_DOCUMENT PASSAGE_:
______

Introduction to SQL in BigQuery

This document provides an overview of supported statements and SQL dialects in BigQuery.

Overview

Google Standard SQL is an ANSI compliant Structured Query Language (SQL) which includes the following types of supported statements:

BigQuery SQL dialects

BigQuery supports the Google Standard SQL dialect, but a legacy SQL dialect is also available. If you are new to BigQuery, you should use Google Standard SQL as it supports the broadest range of functionality. For example, features such as DDL and DML statements are only supported using Google Standard SQL. Legacy SQL is maintained for backward compatibility and we recommend that customers migrate if they are using legacy SQL.

Changing from the default dialect

The interface you use to query your data determines which query dialect is the default. To switch to a different dialect:

Console

The default dialect for the Google Cloud console is Google Standard SQL. To change the dialect to legacy SQL:

  1. If necessary, click Compose new query to open the query editor window.

  2. Click the More > Query settings button.

  3. In the Additional settings section, for SQL dialect, click Legacy. This sets the legacy SQL option for this query. When you click Compose new query to create a new query, you must select the legacy sql option again.

SQL

The default SQL dialect is Google Standard SQL. You can set the SQL dialect by including the prefix #standardSQL or #legacySQL as part of your query. These query prefixes are not case-sensitive, must precede the query, and must be separated from the query by a newline character. The following example sets the dialect to legacy SQL and queries the natality dataset:

  1. In the Google Cloud console, go to the BigQuery page.

    Go to BigQuery

  2. In the query editor, enter the following statement:

    #legacySQL
    SELECT
      weight_pounds, state, year, gestation_weeks
    FROM
      [bigquery-public-data:samples.natality]
    ORDER BY
      weight_pounds DESC
    LIMIT
      10;
    

  3. Click Run.

For more information about how to run queries, see Running interactive queries.

bq

The default query dialect in the bq command-line tool is legacy SQL. To switch to the Google Standard SQL dialect, add the --use_legacy_sql=false or --nouse_legacy_sql flag to your command-line statement.

______

_STORED DATA_:

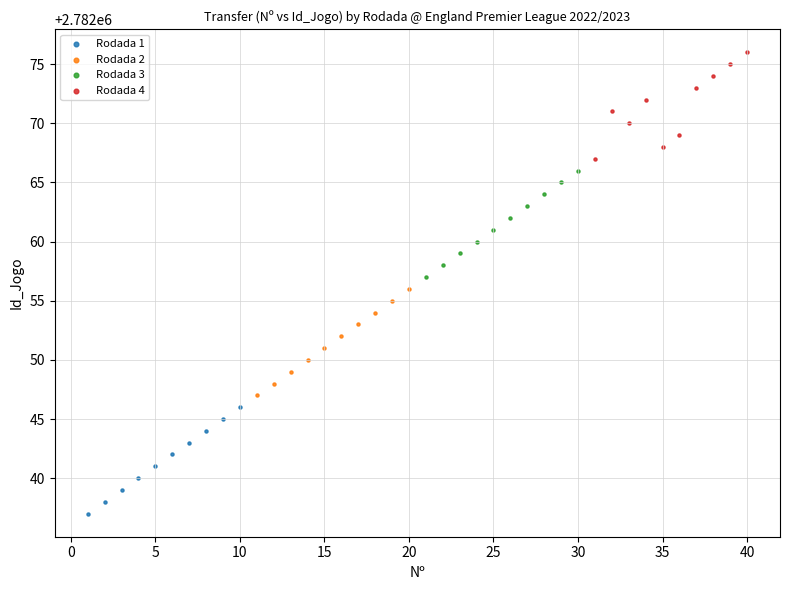

Which series contains the highest Y value?

Rodada 4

______

_EXPLORE THE MATERIAL_:
a) Reproduce the BigQuery SQL page word for word from "BigQuery supports the" to "query editor window.".
b) According to the BigQuery SQL page, why should someone new to BigQuery use Google Standard SQL rather than legacy SQL?

_ANSWERS TO THE TASKS_:
a)
BigQuery supports the Google Standard SQL dialect, but a legacy SQL dialect is also available. If you are new to BigQuery, you should use Google Standard SQL as it supports the broadest range of functionality. For example, features such as DDL and DML statements are only supported using Google Standard SQL. Legacy SQL is maintained for backward compatibility and we recommend that customers migrate if they are using legacy SQL.

Changing from the default dialect

The interface you use to query your data determines which query dialect is the default. To switch to a different dialect:

Console

The default dialect for the Google Cloud console is Google Standard SQL. To change the dialect to legacy SQL:

  1. If necessary, click Compose new query to open the query editor window.

b) Google Standard SQL supports the broadest range of functionality. For example, DDL and DML statements are supported only in Google Standard SQL. Legacy SQL is maintained only for backward compatibility.